Most children are raised in a bilingual environment. However, compared with monolingual language acquisition, relatively little is known about how bilingual children acquire native phonology. Moreover, much less is known about how children acquire knowledge of tone languages in comparison with consonant–vowel languages such as English. In this study, 6-year-old Mandarin monolingual and English–Mandarin bilingual learners were tested on their sensitivity to vowel, consonant, and lexical tone mispronunciations of known words in a preferential looking task (N = 48; Experiment 1) and in an explicit judgment task (N = 48; Experiment 2).
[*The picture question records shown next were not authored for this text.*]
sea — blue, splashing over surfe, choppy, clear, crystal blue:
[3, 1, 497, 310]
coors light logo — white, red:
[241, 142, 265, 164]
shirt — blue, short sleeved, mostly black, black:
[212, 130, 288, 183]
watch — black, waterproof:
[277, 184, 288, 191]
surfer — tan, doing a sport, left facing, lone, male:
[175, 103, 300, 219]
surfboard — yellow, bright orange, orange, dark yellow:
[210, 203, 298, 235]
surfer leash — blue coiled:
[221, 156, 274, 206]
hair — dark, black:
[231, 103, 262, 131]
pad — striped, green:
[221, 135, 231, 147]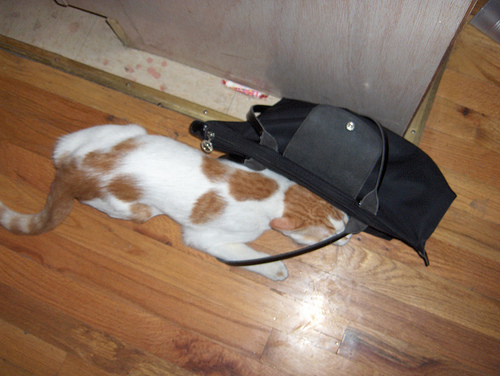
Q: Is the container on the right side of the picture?
A: Yes, the container is on the right of the image.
Results demonstrated that in Experiment 1 both monolingual and bilingual participants were sensitive to vowel mispronunciations. Bilingual children were also sensitive to consonant and tone mispronunciations. When sensitivity to mispronunciations was compared with correct pronunciations, monolingual and bilingual participants were similarly sensitive to consonant mispronunciations and similarly insensitive to tones, but they demonstrated subtle variance in vowel sensitivity. In Experiment 2, both groups demonstrated reduced sensitivity to tone mispronunciations relative to vowel and consonant mispronunciations. Therefore, in both implicit and explicit tasks, participants demonstrated asymmetrical sensitivity to segments (vowels and consonants) and tones. Our findings are discussed in terms of influences of phonological variation and language background on children’s word knowledge.